____ Fragmento proporcionado

La compasión nos va a conceder la libertad para volver a
definirnos y de errar, lo que a su vez nos va a permitir asumir los riesgos que
nos van a llevar a ser verdaderamente creativos.
2.- La autocompasión
nos convierte en débiles o perezosos.
La sociedad industrializada, especialmente ahora que está dominada por las
nuevas tecnología, nos anima a retar a nuestros límites. Ahora todos trabajamos
más duro, dormimos menos o caemos en la multitarea para mantener el ritmo
exigido. En este entorno en el que parece que tenemos que afrontar la vida como
si fuésemos de hierro el mostrarnos algún tipo de compasión puede ser visto
como una señal de que nos falta ambición o no nos preocupamos por el éxito como
la persona al lado nuestro que actúa de la otra manera. Esta interpretación es
errónea pues las personas que son capaces de aceptar con mayor tolerancia sus
propios errores pueden sentirse más motivadas para mejorar. La diferencia
estriba en que las personas con una actitud autocompasiva no se vienen abajo
cuando, con frecuencia ocurre, no alcanzan sus metas.

________
____ Datos disponibles

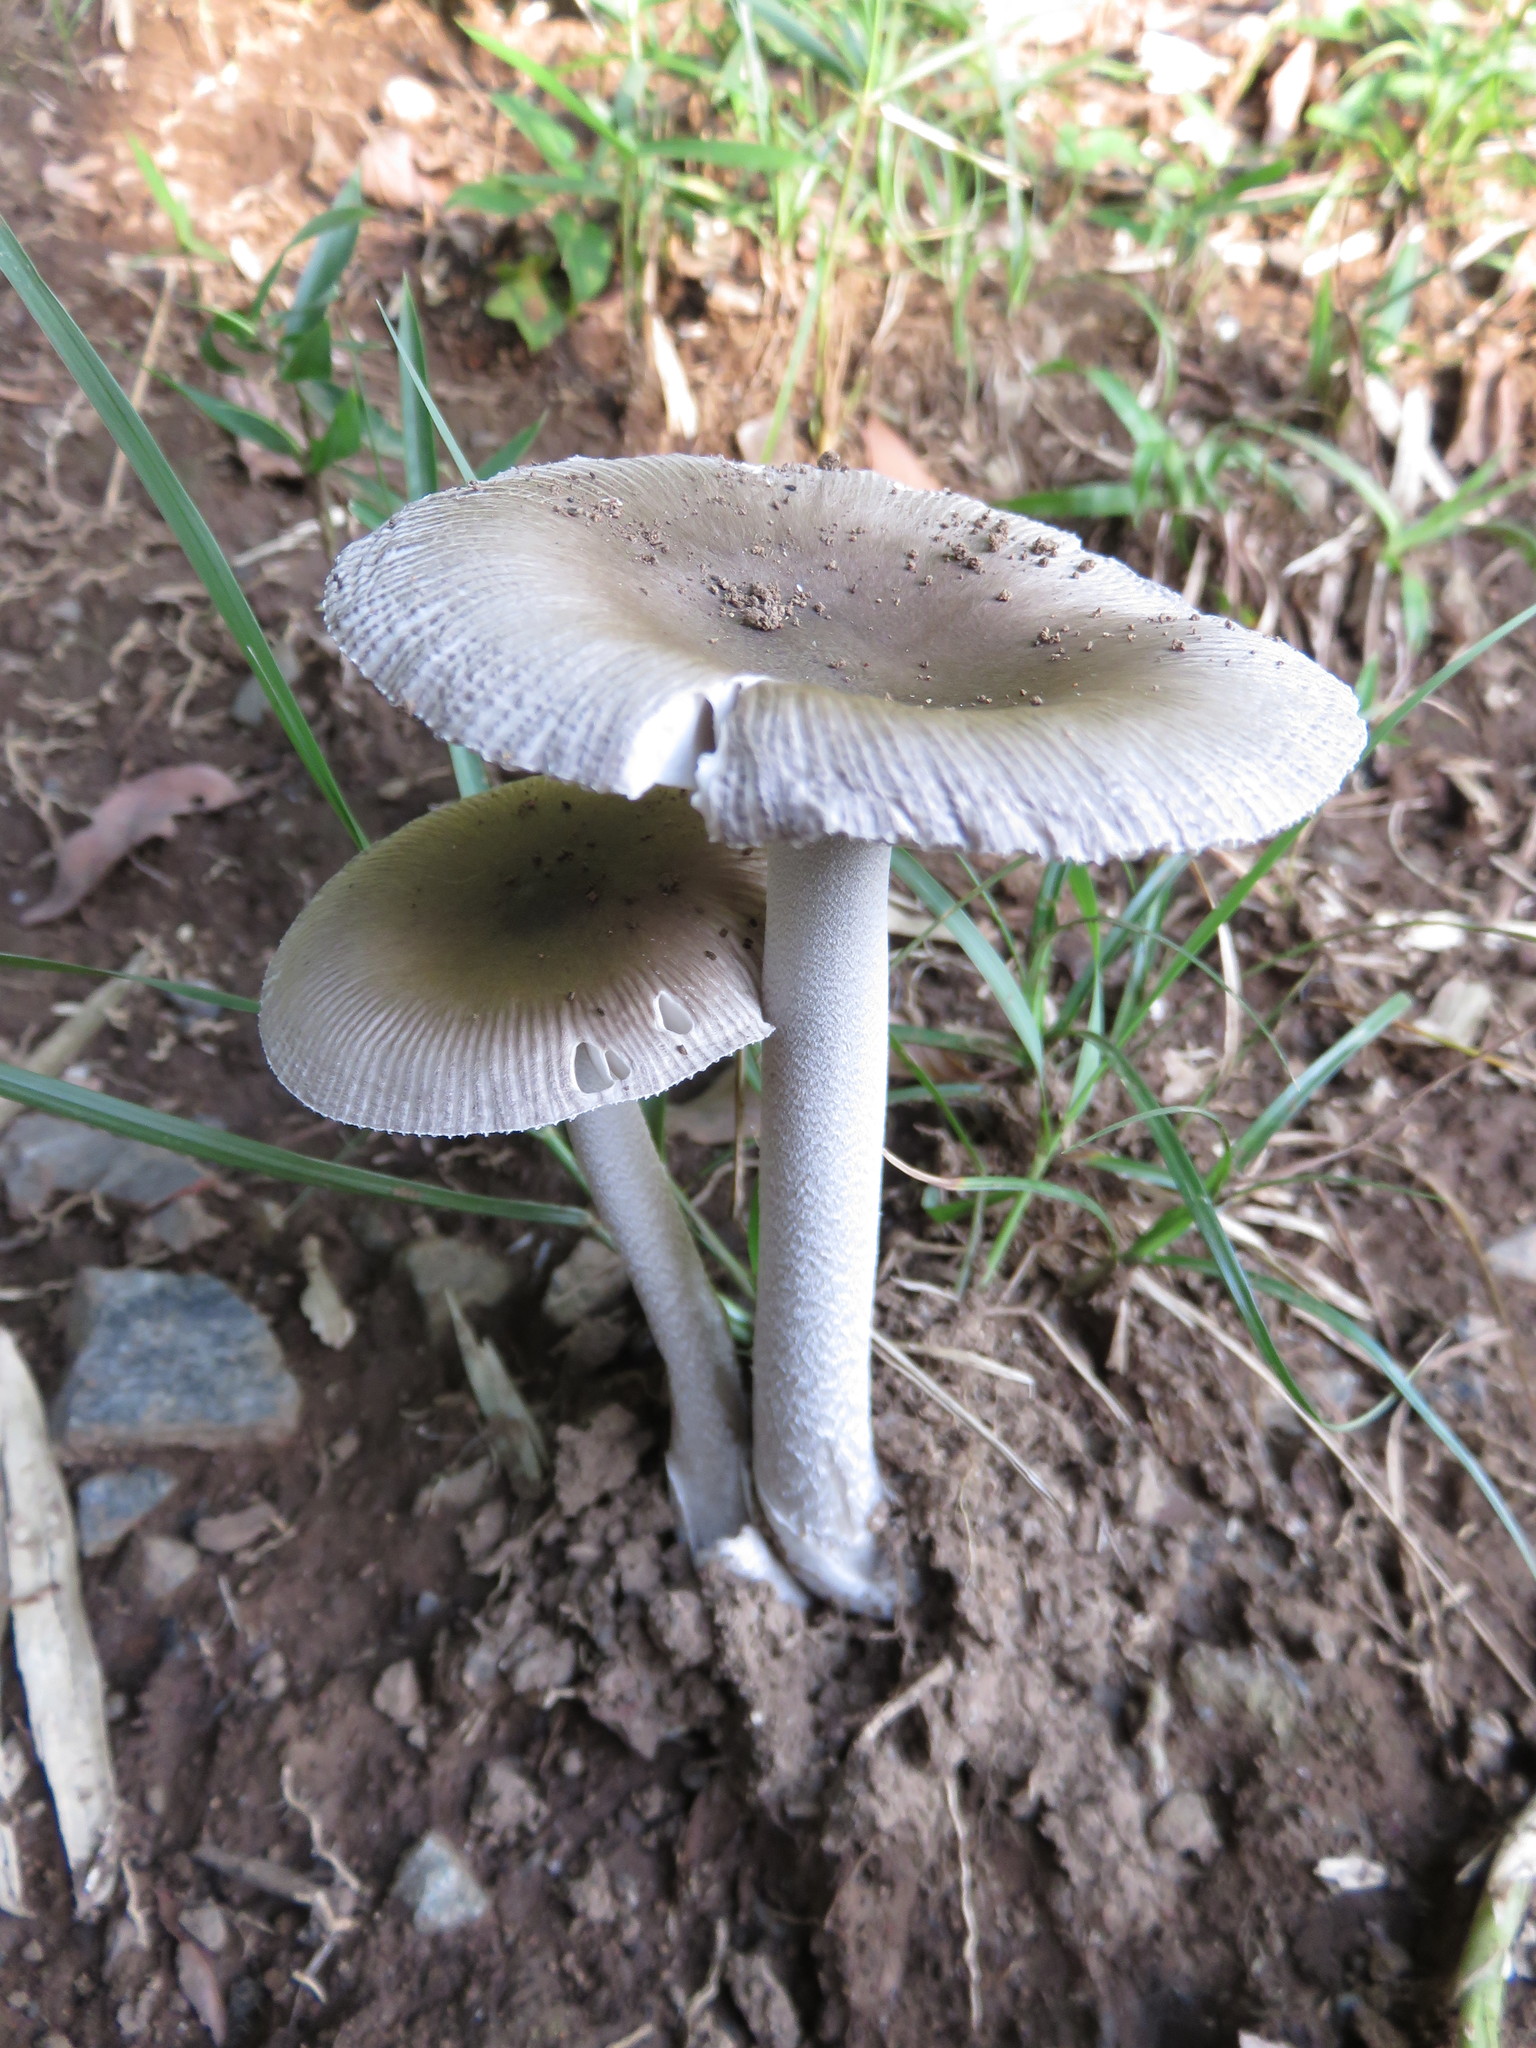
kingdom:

________

Tareas:
A) Vuelve a escribir el fragmento sobre la autocompasión desde "La compasión nos" hasta "débiles o perezosos.", incluidas ambas partes.
B) Según el fragmento sobre la autocompasión, ¿qué pueden sentir las personas capaces de aceptar con mayor tolerancia sus propios errores?
C) Prosigue el texto sobre la autocompasión a partir de su última oración.

Las respuestas:
A)
La compasión nos va a conceder la libertad para volver a
definirnos y de errar, lo que a su vez nos va a permitir asumir los riesgos que
nos van a llevar a ser verdaderamente creativos.
2.- La autocompasión
nos convierte en débiles o perezosos.

B) Pueden sentirse más motivadas para mejorar.

C)
Otro problema surge, también, cuando aparece el “efecto contraste” porque aunque nos
sintamos cómodos con cómo somos al exponernos a personas que son más
atractivas, ricas o poderosas nuestro ego se va a resentir. La autoaceptación se puede ver afectada
cada vez que hacemos una comparación. La autora menciona un estudio en el
que se comprobó que las personas que dedican menos tiempo a compararse a los
demás en relación con su físico, inteligencia o dinero se culpaban menos y
mostraban menos arrepentimiento. Por tanto recomienda que nos mantengamos
centrados en nuestro propio trabajo y no tratemos de establecer comparaciones
inútiles. Considerar esta sugerencia es muy importante si nos sentimos tentados
a compararnos con una persona que está muy por encima de nosotros en la faceta
que valoremos. Mirar hacia alguien cuyos logros son ligeramente superiores a los
nuestros puede resultar inspirador pero juzgarnos en relación con una
superestrella o genio puede tener un efecto devastador.
Desarrollar una “compasión”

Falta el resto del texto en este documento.